The Calvary Cross by Richard Thompson

I was under the Calvary Cross
The pale-faced lady she said to me
I’ve watched you with my one green eye
And I’ll hurt you ‘till you need me
You scuff your heels and you spit on your shoes
You do nothing with reason
One day you catch a train
Never leaves the station

Everything you do
Everything you do
You do for me

Now you can make believe on your tin whistle
And you can be my broom-boy
Scrub me ‘till I shine in the dark
I’ll be your light ‘till doomsday
Oh it’s a black cat cross your path
And why don't you follow
My claw’s in you and my light's in you
This is your first day of sorrow

Everything you do
Everything you do
You do for me...

I quote the (famously obscure) lyrics because they're, well, famously obscure; but I do know that this week the intro's the thing. To persuade you of its wonderfulness I'm offering three versions - one on RR, one in the box, and this one which is in fact Richard and Linda, from their concert at Oxford Poly in November 1975, with John Kirkpatrick (accordian), Dave Pegg (bass) and Dave Mattacks (drums).

I really thought I had a shoo-in last week with Silver Spoon, but hey...and I don't think this one is, since PaulMac doesn't seem to care for RT at all. So it goes, my friends.

The Calvary Cross - Richard and Linda Thompson


DaddyPig said...

I'm trying to get Christmas cards written and early-ish nights this week, so no playing out on RR. You'll have to settle for my appreciation here TFD.

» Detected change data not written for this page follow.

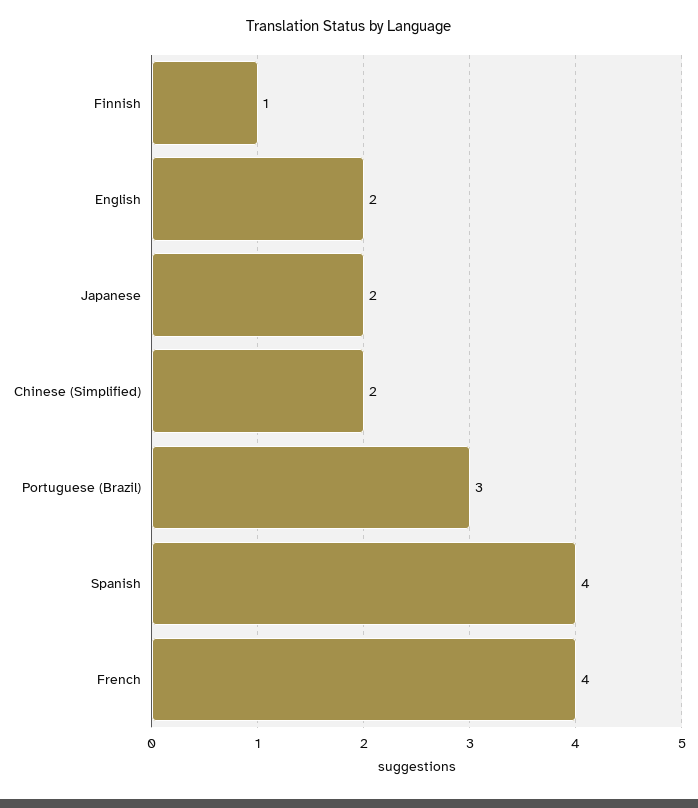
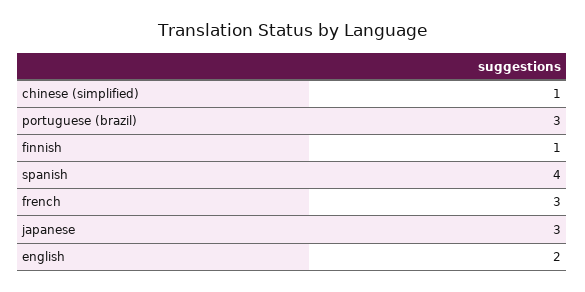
  {
    "Finnish": 1,
    "English": 2,
-   "Japanese": 2,
+   "Japanese": 3,
-   "Chinese (Simplified)": 2,
+   "Chinese (Simplified)": 1,
    "Portuguese (Brazil)": 3,
    "Spanish": 4,
-   "French": 4
+   "French": 3
  }

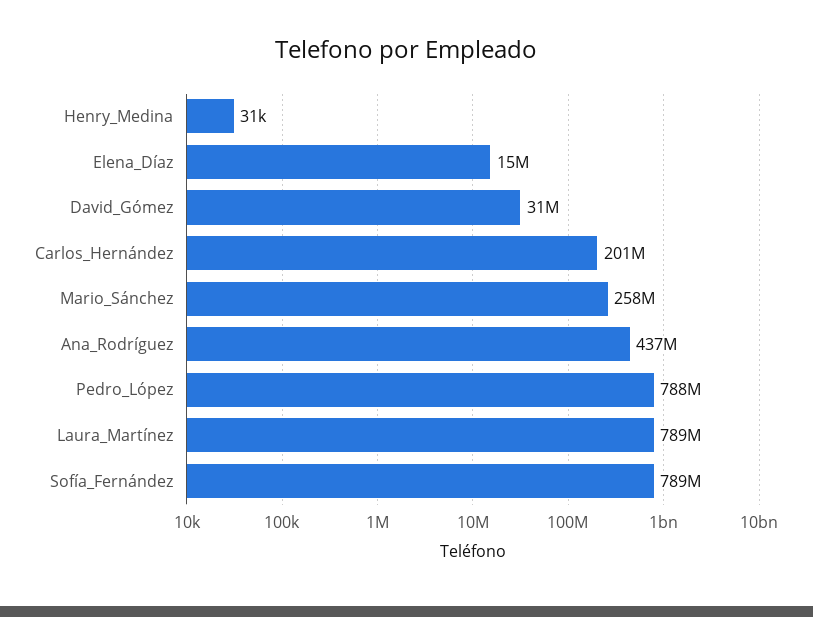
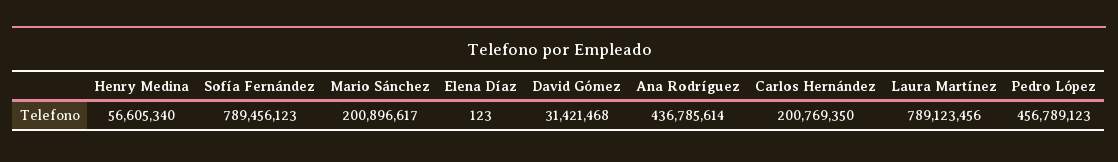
  {
-   "Henry_Medina": 31000,
+   "Henry_Medina": 56605340,
-   "Elena_Díaz": 15000000,
+   "Elena_Díaz": 123,
    "David_Gómez": 31421468,
    "Carlos_Hernández": 200769350,
-   "Mario_Sánchez": 258000000,
+   "Mario_Sánchez": 200896617,
    "Ana_Rodríguez": 436785614,
-   "Pedro_López": 788000000,
+   "Pedro_López": 456789123,
    "Laura_Martínez": 789123456,
    "Sofía_Fernández": 789456123
  }

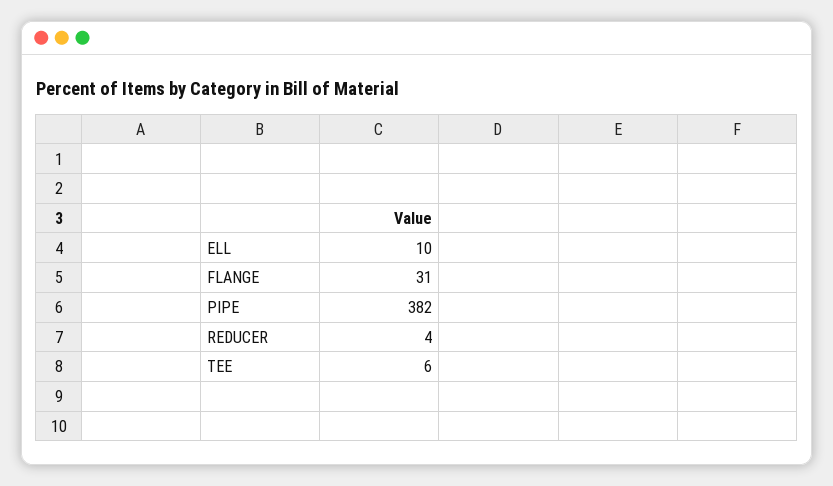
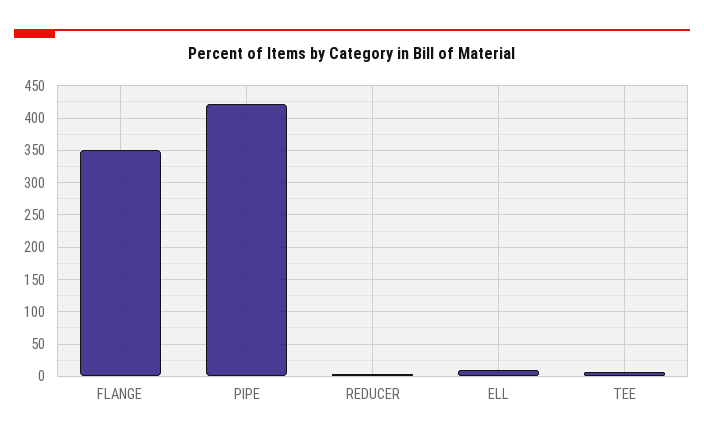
  {
    "ELL": 10,
-   "FLANGE": 31,
+   "FLANGE": 350,
-   "PIPE": 382,
+   "PIPE": 420,
    "REDUCER": 4,
    "TEE": 6
  }

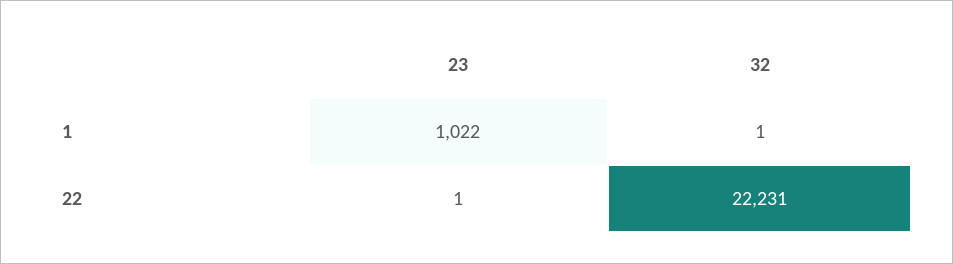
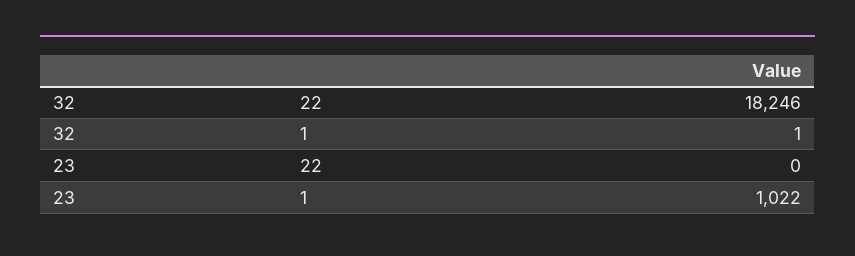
  {
    "23": {
      "1": 1022,
-     "22": 1
+     "22": 0
    },
    "32": {
      "1": 1,
-     "22": 22231
+     "22": 18246
    }
  }

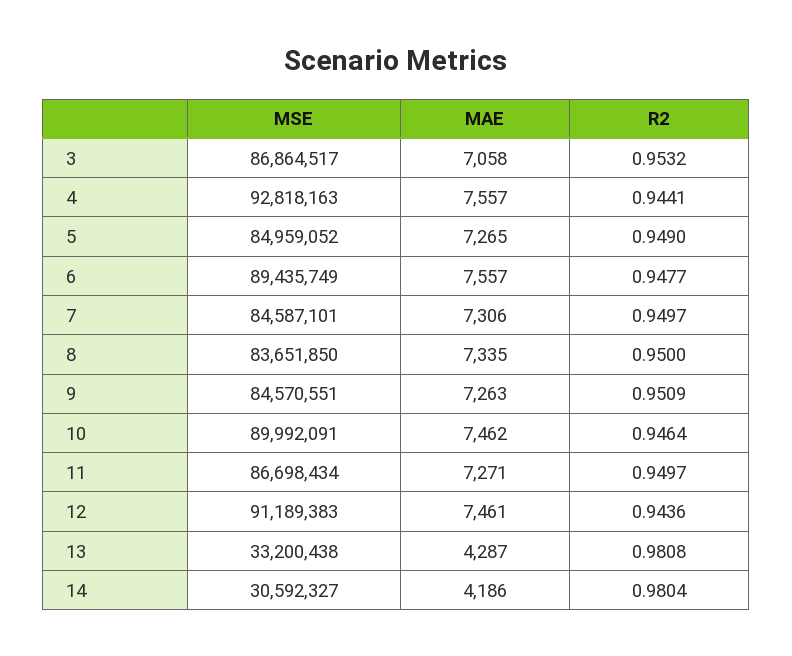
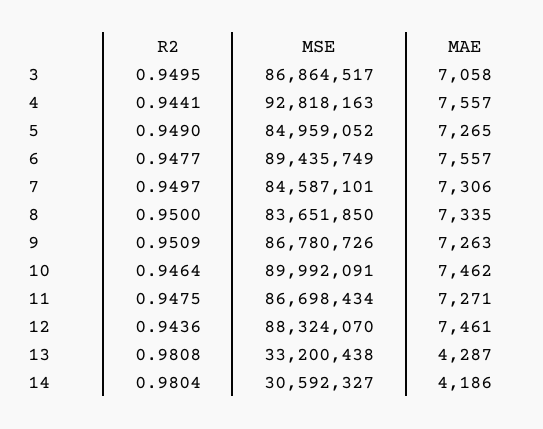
  {
    "MSE": {
      "3": 86864517,
      "4": 92818163,
      "5": 84959052,
      "6": 89435749,
      "7": 84587101,
      "8": 83651850,
-     "9": 84570551,
+     "9": 86780726,
      "10": 89992091,
      "11": 86698434,
-     "12": 91189383,
+     "12": 88324070,
      "13": 33200438,
      "14": 30592327
    },
    "MAE": {
      "3": 7058,
      "4": 7557,
      "5": 7265,
      "6": 7557,
      "7": 7306,
      "8": 7335,
      "9": 7263,
      "10": 7462,
      "11": 7271,
      "12": 7461,
      "13": 4287,
      "14": 4186
    },
    "R2": {
-     "3": 0.9532,
+     "3": 0.9495,
      "4": 0.9441,
      "5": 0.949,
      "6": 0.9477,
      "7": 0.9497,
      "8": 0.95,
      "9": 0.9509,
      "10": 0.9464,
-     "11": 0.9497,
+     "11": 0.9475,
      "12": 0.9436,
      "13": 0.9808,
      "14": 0.9804
    }
  }

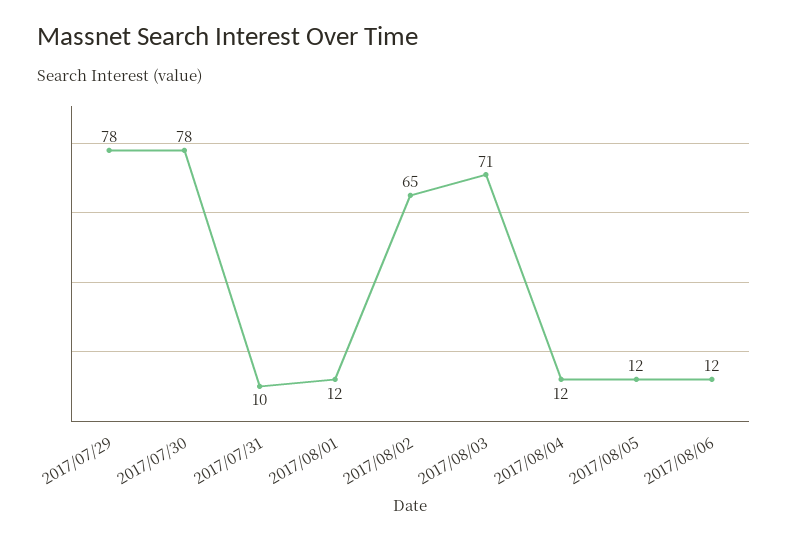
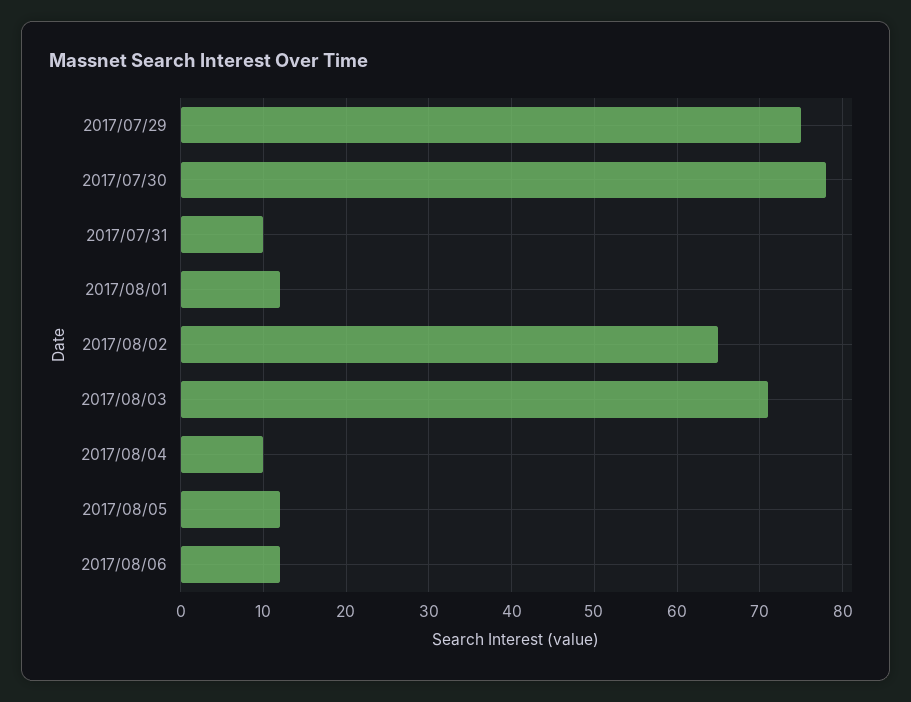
  {
-   "2017/07/29": 78,
+   "2017/07/29": 75,
    "2017/07/30": 78,
    "2017/07/31": 10,
    "2017/08/01": 12,
    "2017/08/02": 65,
    "2017/08/03": 71,
-   "2017/08/04": 12,
+   "2017/08/04": 10,
    "2017/08/05": 12,
    "2017/08/06": 12
  }

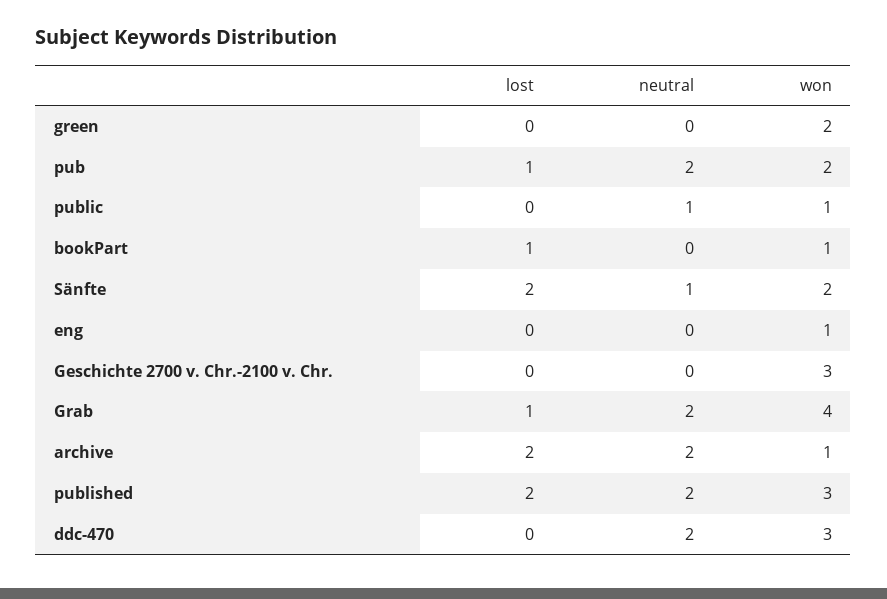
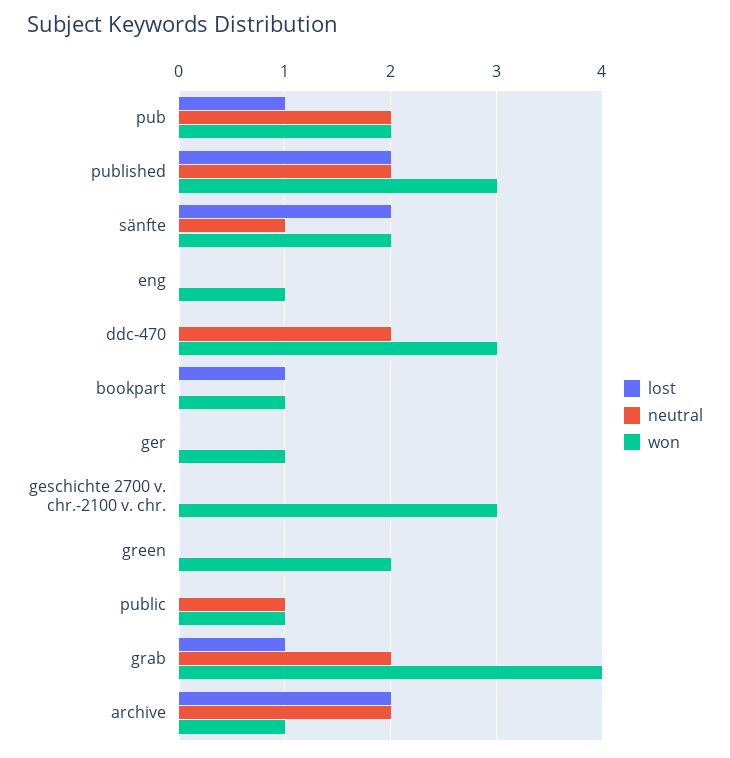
  {
    "lost": {
      "green": 0,
      "pub": 1,
      "public": 0,
      "bookPart": 1,
      "Sänfte": 2,
      "eng": 0,
      "Geschichte 2700 v. Chr.-2100 v. Chr.": 0,
      "Grab": 1,
      "archive": 2,
      "published": 2,
-     "ddc-470": 0
+     "ddc-470": 0,
+     "ger": 0
    },
    "neutral": {
      "green": 0,
      "pub": 2,
      "public": 1,
      "bookPart": 0,
      "Sänfte": 1,
      "eng": 0,
      "Geschichte 2700 v. Chr.-2100 v. Chr.": 0,
      "Grab": 2,
      "archive": 2,
      "published": 2,
-     "ddc-470": 2
+     "ddc-470": 2,
+     "ger": 0
    },
    "won": {
      "green": 2,
      "pub": 2,
      "public": 1,
      "bookPart": 1,
      "Sänfte": 2,
      "eng": 1,
      "Geschichte 2700 v. Chr.-2100 v. Chr.": 3,
      "Grab": 4,
      "archive": 1,
      "published": 3,
-     "ddc-470": 3
+     "ddc-470": 3,
+     "ger": 1
    }
  }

Our guru has to be subjective, there can't be much time for weighing up and consulting experts when writing the A-list. Perhaps he's just not seen RT live, because for me that's when one really appreciates him - not just the music and the technique, but the warmth of the man too. You should e-mail Robin Denselow at The Guardian and persuade him to drag Paul Mac to the next gig ?

treefrogdemon said...

Funnily enough I just had a pre-Christmas clearout and found a letter from Robin Denselow from many moons ago...

Chris said...

I wonder if it's Richard's voice. It can sound a bit like there's been a finger stuck in it too often.
Can't be anything else, can it? Lyrics, music, technique, imagination, all excellent...

Chris said...

The 'it' I referred to that has been too often probed by finger, in that comment made before falling into bed, was, of course, his ear not his voice.
Does that make slightly more sense?

treefrogdemon said...

Ah, now I get it.

DaddyPig said...

Chris, I've often thought 'finger in the ear' about many English folk singers (Ewan MacColl for one), but not Richard Thompson I have to say. But I suppose there could be a bit of Marmitey-ness about his singing ?

treefrogdemon said...

um - I think RT needs all his fingers to play his guitar with.